When Raspberry Pi was hit by DDOS we built an IPv6-only backend network for the machines to communicate with each other. In the new setup all access to the back-end VMs comes from either one of four front-end load balancers, or a “gateway” VM. So we thought we’d remove IPv4 connectivity from the VMs entirely. For example this is ifconfig on one of the blog PHP VMs :

eth0      Link encap:Ethernet  HWaddr 52:54:00:3f:8a:5a  
          inet6 addr: 2a00:1098:0:82:1000:x:y:z/64 Scope:Global
          inet6 addr: fe80::5054:ff:fe3f:8a5a/64 Scope:Link

The VM needs to occasionally call out over IPv4. For example, akismet and Twitter don’t yet have full IPv6 support, so these requests go through a NAT64 gateway, provided by Mythic Beasts that proxies the connections so it appears almost seamless to the VM. This is part of the Mythic Beasts IPv6 education project, backward ISPs claim there is no demand for IPv6, whereas we provide multiple services from IPv6-only servers and give discounts if you use IPv6-only services.

SSL

Officially we enabled SSL because we wanted to improve our Google ranking but handy side effects include irritating the security services and preventing third party networks injecting adverts or corrupting downloads.
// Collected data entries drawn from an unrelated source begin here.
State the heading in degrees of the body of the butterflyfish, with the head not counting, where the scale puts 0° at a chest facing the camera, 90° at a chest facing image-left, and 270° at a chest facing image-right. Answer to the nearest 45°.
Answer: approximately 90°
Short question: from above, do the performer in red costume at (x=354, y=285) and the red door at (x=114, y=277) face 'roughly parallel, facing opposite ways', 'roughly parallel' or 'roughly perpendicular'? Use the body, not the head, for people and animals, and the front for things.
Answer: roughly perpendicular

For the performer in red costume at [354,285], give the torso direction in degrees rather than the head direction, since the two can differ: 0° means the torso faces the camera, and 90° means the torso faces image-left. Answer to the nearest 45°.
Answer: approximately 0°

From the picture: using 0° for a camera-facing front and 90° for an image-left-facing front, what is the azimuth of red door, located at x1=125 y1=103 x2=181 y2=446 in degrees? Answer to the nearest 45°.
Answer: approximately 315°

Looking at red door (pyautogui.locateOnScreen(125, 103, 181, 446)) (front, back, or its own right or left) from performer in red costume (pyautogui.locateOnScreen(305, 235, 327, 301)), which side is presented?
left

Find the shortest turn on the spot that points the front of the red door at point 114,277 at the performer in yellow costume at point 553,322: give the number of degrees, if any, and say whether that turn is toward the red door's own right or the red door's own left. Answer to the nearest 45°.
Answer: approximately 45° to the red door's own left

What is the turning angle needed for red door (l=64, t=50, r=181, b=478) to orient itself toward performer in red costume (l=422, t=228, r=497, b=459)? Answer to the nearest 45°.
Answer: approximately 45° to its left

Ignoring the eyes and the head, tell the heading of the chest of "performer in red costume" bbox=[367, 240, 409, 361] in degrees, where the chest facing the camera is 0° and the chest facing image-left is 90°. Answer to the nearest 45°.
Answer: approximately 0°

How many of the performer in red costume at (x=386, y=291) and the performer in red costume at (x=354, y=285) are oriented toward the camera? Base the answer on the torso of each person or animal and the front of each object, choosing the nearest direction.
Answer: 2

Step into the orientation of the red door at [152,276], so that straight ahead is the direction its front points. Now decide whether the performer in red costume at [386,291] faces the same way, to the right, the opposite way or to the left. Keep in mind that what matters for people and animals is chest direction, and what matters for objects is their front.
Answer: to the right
The SSL decryption is done on the front-end load balancers and as they have lots of spare CPU incurs no performance issue. The only thing that isn’t is the image downloads because of incompatibilities with the current version of NOOBs. We hope to eventually resolve this.

Pi Zero Launch

November 26th at 7am, the Pi Zero is launched, a $5 computer given away on magazines. The bandwidth graph for the Raspberry Pi server does this:

Launch day bandwidth graph

Launch day bandwidth graph

It’s very exciting and quickly exceeds our previous records for the launch of Pi 2. The two VMs that generate all the webpages for the blog and deliver all the content are humming along at 10-25% capacity. The database VM is almost completely idle, we’ve successfully cached almost everything,our database server only sees load when a comment is being posted or the cache is being updated. Meanwhile we neatly exceed the 4500 users we had for the Pi2 breaking 10,000 simultaneous users at our peak.


A quick back-of-the-envelope calculation and we conclude that our staticify script avoided executing WordPress a large number of times and the following slightly dubious claim is mostly true:


The MagPi site was a bit more difficult, it hadn’t had the same level of optimisation and went through a number of changes throughout the day to accelerate it. However, the VM setup meant that the excess load was contained to specific virtual machines- under our original flat hosting setup the load from the MagPi would have taken everything offline and made identifying the underlying cause much harder.

Raspbian

We now run a full mirror of the main Raspbian site, and we’ve even done a test to make sure that the failover works.

The mirror director is a critical piece of infrastructure, without it package downloads will fail and updates can’t complete. So in the event of a failure we need to bring the mirror director back up much more quickly than we can restore 4TB+ of data from backup. As a result of this work we now have a hot spare, which has been fully tested.

Does it work and is WordPress still a good idea?

We weathered the PiZero and Christmas Day traffic peaks with ease and we think we can probably double or triple the number of people using the sites at peak times before we have to think much more or add hardware. The result is we’ve a really useful and very busy site, that supports our multiple contributors, moderators and users with a relatively minimal amount of engineering and administration time, on a comparatively small server setup.